While a set may be what you want structure-wise, the question is what is faster. A list is faster. Your example code doesn't accurately compare set vs list because you're converting from a list to a set in set_loop, and then you're creating the list you'll be looping through in list_loop. The set and list you iterate through should be constructed and in memory ahead of time, and simply looped through to see which data structure is faster at iterating:

ids_list = range(1000000)
ids_set = set(ids)
def f(x):
    for i in x:
         pass

%timeit f(ids_set)
#1 loops, best of 3: 214 ms per loop
%timeit f(ids_list)
#1 loops, best of 3: 176 ms per loop

Answer 3

I the list is vary large looping two time over it will take a lot of time and more in the second time you are looping a set not a list and as we know iterating over a set is slower than list.

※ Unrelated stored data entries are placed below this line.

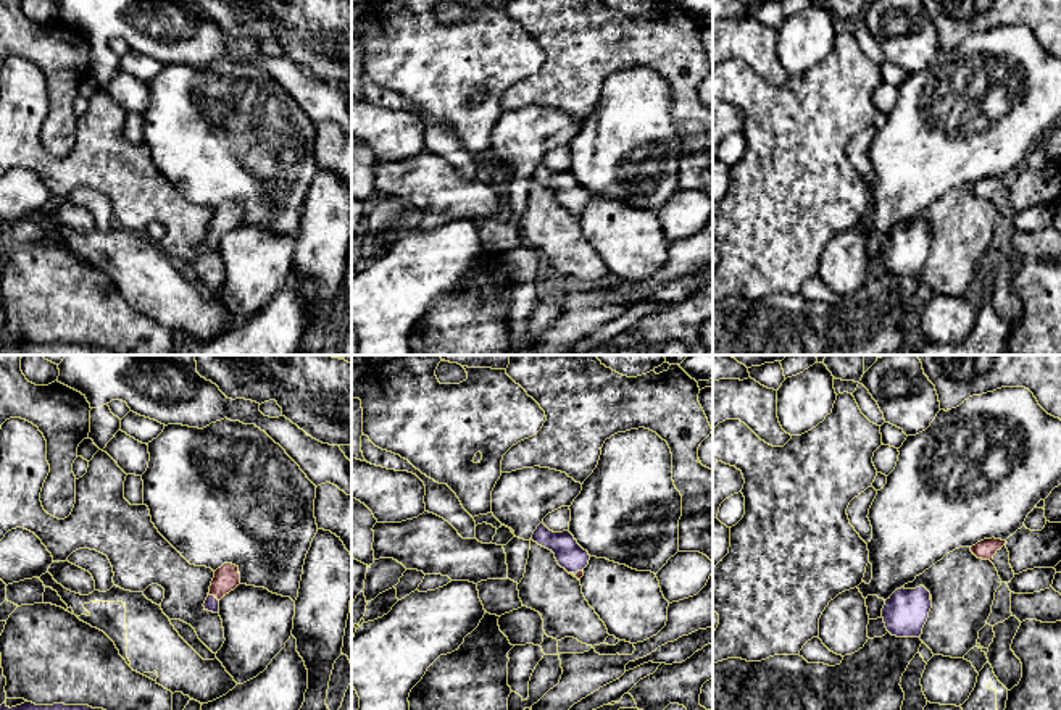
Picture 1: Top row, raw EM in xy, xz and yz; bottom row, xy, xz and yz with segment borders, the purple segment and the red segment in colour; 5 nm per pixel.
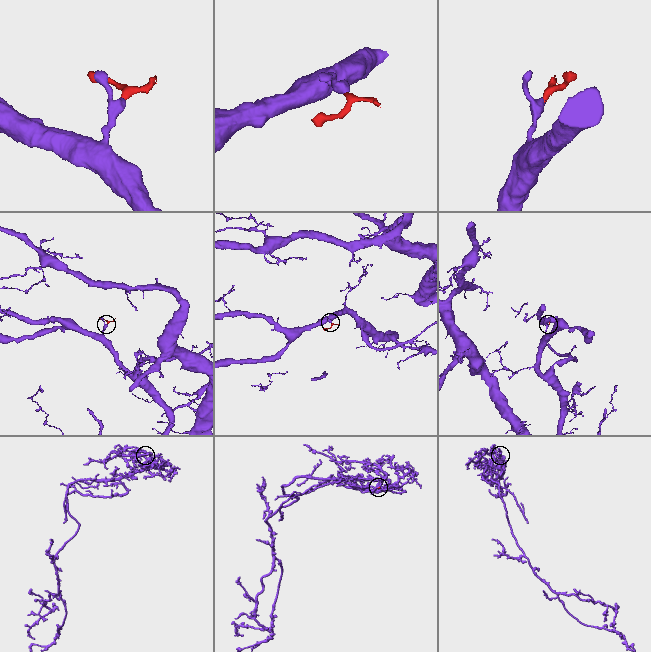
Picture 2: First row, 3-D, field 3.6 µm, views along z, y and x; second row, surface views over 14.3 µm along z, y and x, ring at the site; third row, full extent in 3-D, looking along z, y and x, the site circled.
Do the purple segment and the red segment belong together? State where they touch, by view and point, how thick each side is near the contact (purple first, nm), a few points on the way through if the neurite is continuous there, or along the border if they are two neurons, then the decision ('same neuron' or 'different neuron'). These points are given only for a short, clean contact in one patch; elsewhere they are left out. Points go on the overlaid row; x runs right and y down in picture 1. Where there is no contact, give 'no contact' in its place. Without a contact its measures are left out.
xy (213, 596) | 80/130 nm | across xy (212, 604), (213, 596), (226, 578) | same neuron

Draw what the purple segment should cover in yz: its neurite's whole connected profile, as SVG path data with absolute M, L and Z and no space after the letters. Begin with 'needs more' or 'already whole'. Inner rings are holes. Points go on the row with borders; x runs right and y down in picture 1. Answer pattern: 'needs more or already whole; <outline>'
already whole; M924 586L901 587L885 600L882 618L892 636L921 637L930 608L930 592Z

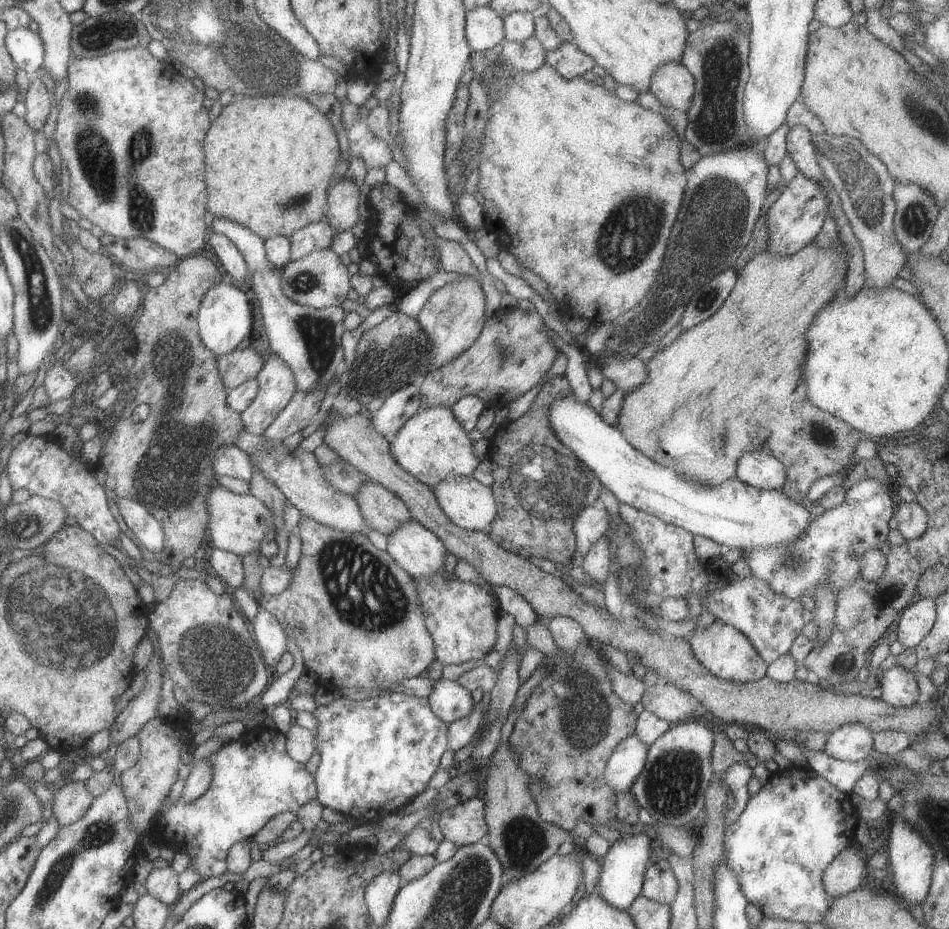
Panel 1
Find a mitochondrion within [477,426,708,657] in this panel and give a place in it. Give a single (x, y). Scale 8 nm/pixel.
(547, 482)

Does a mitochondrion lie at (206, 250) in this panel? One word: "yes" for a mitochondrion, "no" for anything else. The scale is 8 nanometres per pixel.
no

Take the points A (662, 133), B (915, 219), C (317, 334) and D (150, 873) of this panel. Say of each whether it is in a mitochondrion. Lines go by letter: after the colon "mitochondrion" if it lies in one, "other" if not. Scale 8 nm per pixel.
A: other
B: mitochondrion
C: mitochondrion
D: other

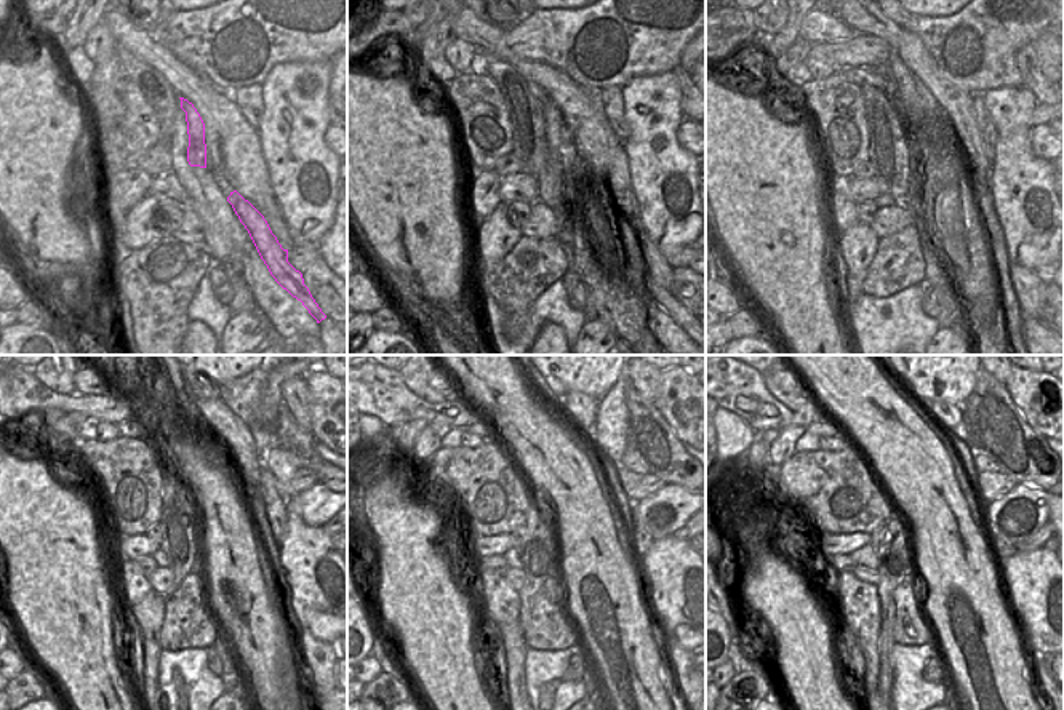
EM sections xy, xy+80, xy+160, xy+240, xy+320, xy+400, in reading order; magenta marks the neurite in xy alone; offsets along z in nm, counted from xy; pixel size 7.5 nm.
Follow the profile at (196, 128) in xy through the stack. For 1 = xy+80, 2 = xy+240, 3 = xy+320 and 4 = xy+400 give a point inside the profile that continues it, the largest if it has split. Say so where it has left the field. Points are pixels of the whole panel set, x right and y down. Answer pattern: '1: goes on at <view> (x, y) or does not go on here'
1: goes on at xy+80 (535, 90)
2: goes on at xy+240 (133, 427)
3: goes on at xy+320 (480, 427)
4: goes on at xy+400 (828, 427)

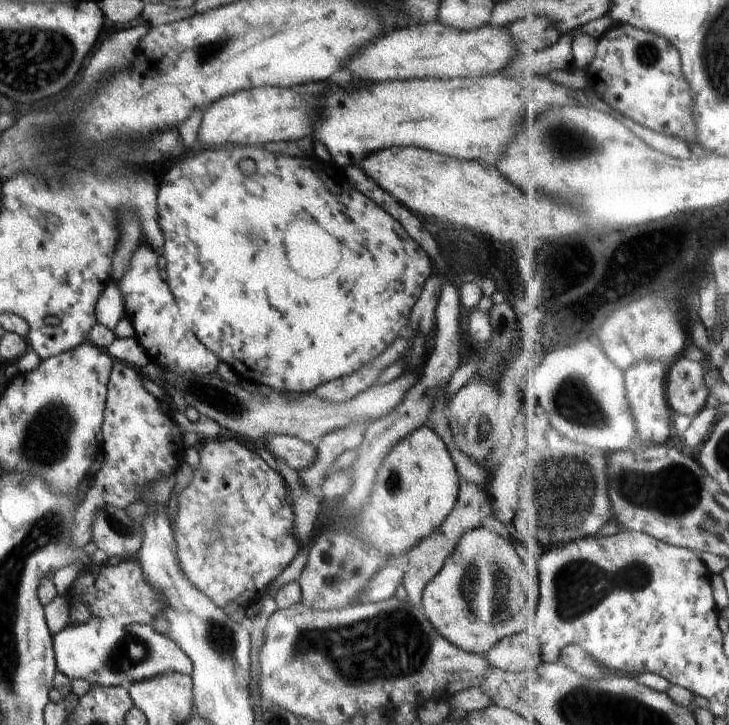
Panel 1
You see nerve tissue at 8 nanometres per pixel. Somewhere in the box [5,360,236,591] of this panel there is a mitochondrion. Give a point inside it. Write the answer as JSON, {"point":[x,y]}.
{"point":[46,443]}

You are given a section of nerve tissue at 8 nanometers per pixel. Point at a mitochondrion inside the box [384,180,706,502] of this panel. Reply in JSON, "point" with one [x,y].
{"point":[574,402]}

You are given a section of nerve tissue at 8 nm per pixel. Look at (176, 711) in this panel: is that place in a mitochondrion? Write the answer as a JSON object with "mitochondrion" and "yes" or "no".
{"mitochondrion":"no"}

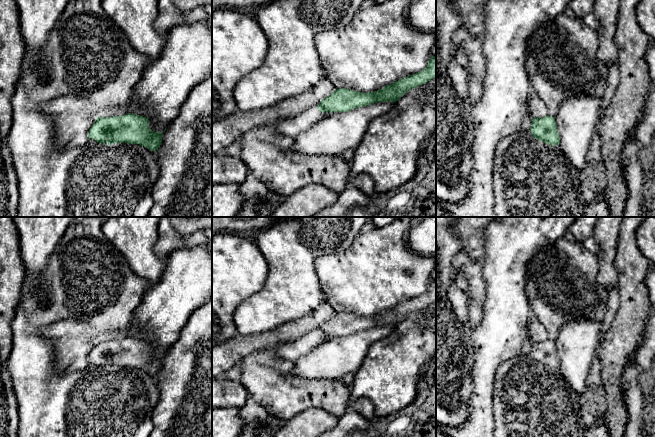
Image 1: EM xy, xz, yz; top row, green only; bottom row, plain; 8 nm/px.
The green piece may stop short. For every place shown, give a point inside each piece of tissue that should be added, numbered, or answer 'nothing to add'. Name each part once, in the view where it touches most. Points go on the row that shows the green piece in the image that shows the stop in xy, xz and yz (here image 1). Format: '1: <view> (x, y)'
1: xy (91, 142)

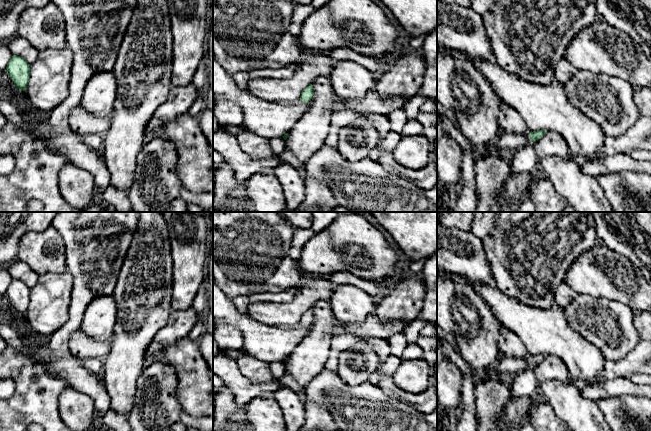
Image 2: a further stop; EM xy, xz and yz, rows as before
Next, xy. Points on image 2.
nothing to add

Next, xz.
nothing to add

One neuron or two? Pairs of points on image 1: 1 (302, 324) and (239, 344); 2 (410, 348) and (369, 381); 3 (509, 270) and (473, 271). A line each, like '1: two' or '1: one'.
1: one
2: one
3: two

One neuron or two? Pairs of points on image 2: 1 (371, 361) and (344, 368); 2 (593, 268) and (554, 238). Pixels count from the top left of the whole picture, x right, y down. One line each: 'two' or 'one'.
1: one
2: two

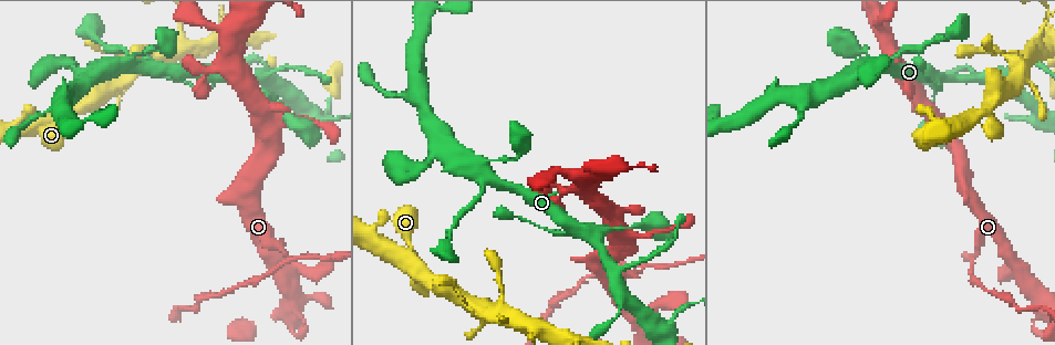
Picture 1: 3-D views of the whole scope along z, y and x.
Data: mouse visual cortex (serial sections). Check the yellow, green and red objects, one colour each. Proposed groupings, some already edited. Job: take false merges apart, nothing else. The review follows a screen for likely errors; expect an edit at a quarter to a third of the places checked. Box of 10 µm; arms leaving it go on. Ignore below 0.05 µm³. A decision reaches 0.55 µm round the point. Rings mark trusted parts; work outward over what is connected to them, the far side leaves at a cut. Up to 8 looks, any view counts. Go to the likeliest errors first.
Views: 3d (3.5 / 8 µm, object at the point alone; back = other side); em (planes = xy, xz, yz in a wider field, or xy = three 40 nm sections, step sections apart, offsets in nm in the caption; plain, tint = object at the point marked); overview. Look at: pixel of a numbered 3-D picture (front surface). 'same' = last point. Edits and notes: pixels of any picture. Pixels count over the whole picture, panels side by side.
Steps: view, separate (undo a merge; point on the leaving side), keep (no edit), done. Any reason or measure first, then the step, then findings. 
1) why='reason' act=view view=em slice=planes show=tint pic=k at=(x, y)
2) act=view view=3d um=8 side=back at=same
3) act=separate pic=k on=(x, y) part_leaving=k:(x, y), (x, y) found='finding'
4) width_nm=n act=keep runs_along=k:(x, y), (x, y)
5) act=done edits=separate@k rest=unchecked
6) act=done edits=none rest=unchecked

why='three arms meet' act=view view=3d um=3.5 pic=1 at=(973, 258)

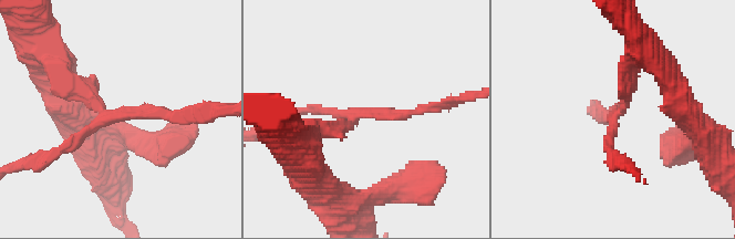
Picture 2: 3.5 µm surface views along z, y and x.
arms=3 arm_widths_nm=150,150,250 act=view view=em slice=xy step=5 show=tint pic=2 at=(104, 111)

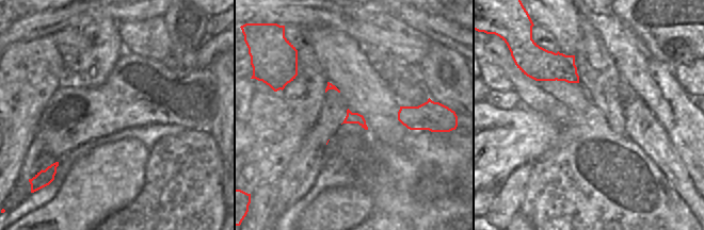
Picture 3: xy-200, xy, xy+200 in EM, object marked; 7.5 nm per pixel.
act=separate pic=2 on=(613, 133) part_leaving=2:(624, 103), (611, 130), (617, 160) found='a second cell is stuck on'

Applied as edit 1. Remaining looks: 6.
why='sharp bend' act=view view=em slice=xy step=5 show=tint pic=1 at=(941, 77)

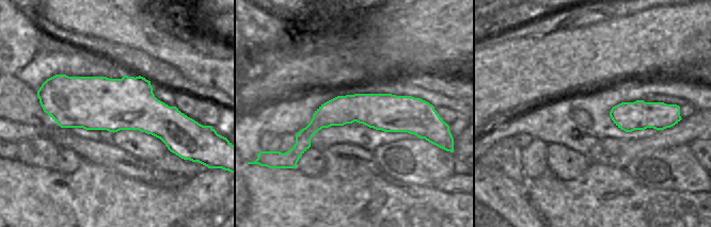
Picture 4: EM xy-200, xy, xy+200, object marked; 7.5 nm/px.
why='wider look' act=view view=3d um=3.5 at=same

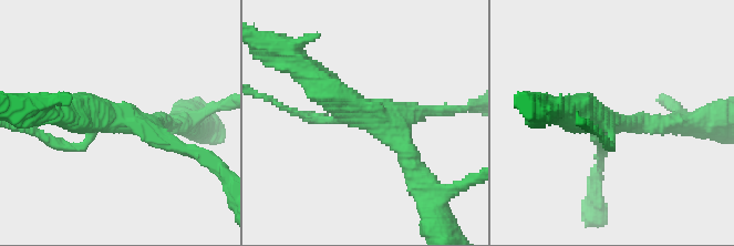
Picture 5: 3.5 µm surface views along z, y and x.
act=keep runs_along=4:(425, 120), (330, 113), (295, 148) found='all the same cell'

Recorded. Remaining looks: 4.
why='thin neck' act=view view=3d um=3.5 pic=1 at=(260, 58)

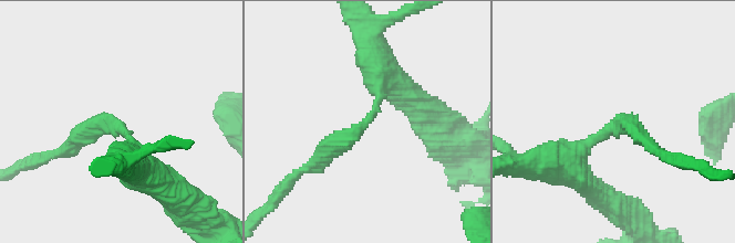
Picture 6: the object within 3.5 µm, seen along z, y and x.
arm_widths_nm=250,450 act=view view=em slice=xy step=1 show=plain pic=6 at=(365, 122)

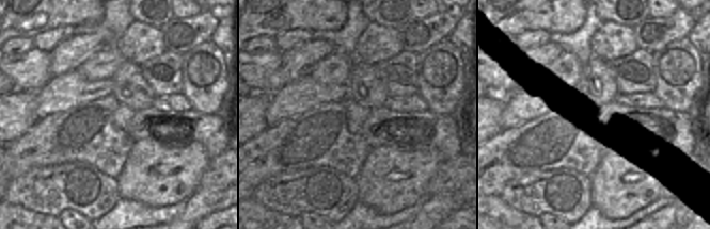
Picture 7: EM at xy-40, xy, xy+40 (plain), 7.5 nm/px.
why='with the object marked' act=view view=em slice=xy step=1 show=tint at=same

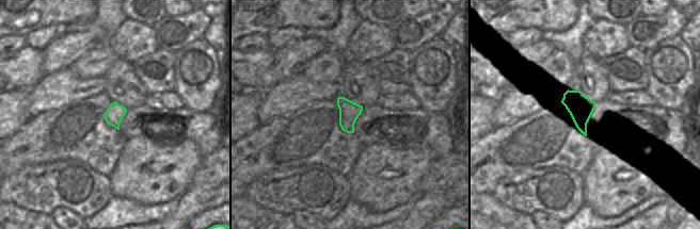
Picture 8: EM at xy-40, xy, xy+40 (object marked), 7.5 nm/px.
act=separate pic=6 on=(95, 134) found='a second cell is stuck on'

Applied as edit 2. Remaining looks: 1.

i think you need the power of generator and set.

def first_test():

    def loop_one_time(my_list):
        # create a set to keep the items.
        iterated_items = set()
        # as we know iterating over list is faster then list.
        for value in my_list: 
            # as we know checking if element exist in set is very fast not
            # metter the size of the set.
            if value not in iterated_items:  
                iterated_items.add(value) # add this item to list
                yield value


    mylist = [3,1,5,2,4,4,1,4,2,5,1,3]

    for v in loop_one_time(mylist):pass



def second_test():
    mylist = [3,1,5,2,4,4,1,4,2,5,1,3]
    s = set(mylist)
    for v in s:pass


import timeit

print(timeit.timeit('first_test()', setup='from __main__ import first_test', number=10000))
print(timeit.timeit('second_test()', setup='from __main__ import second_test', number=10000))

out put:

   0.024003583388435043
   0.010424674188938422

Note: this technique order is guaranteed

Answer 4

set is what you want, so you should use set. Trying to be clever introduces subtle bugs like forgetting to add one tomax(mylist)! Code defensively. Worry about what's faster when you determine that it is too slow.

range(min(mylist), max(mylist) + 1)  # <-- don't forget to add 1

Answer 5

For simplicity's sake: newList = list(set(oldList))

But there are better options out there if you'd like to get speed/ordering/optimization instead: http://www.peterbe.com/plog/uniqifiers-benchmark

Answer 6

Just use a set. Its semantics are exactly what you want: a collection of unique items.

Technically you'll be iterating through the list twice: once to create the set, once for your actual loop. But you'd be doing just as much work or more with any other approach.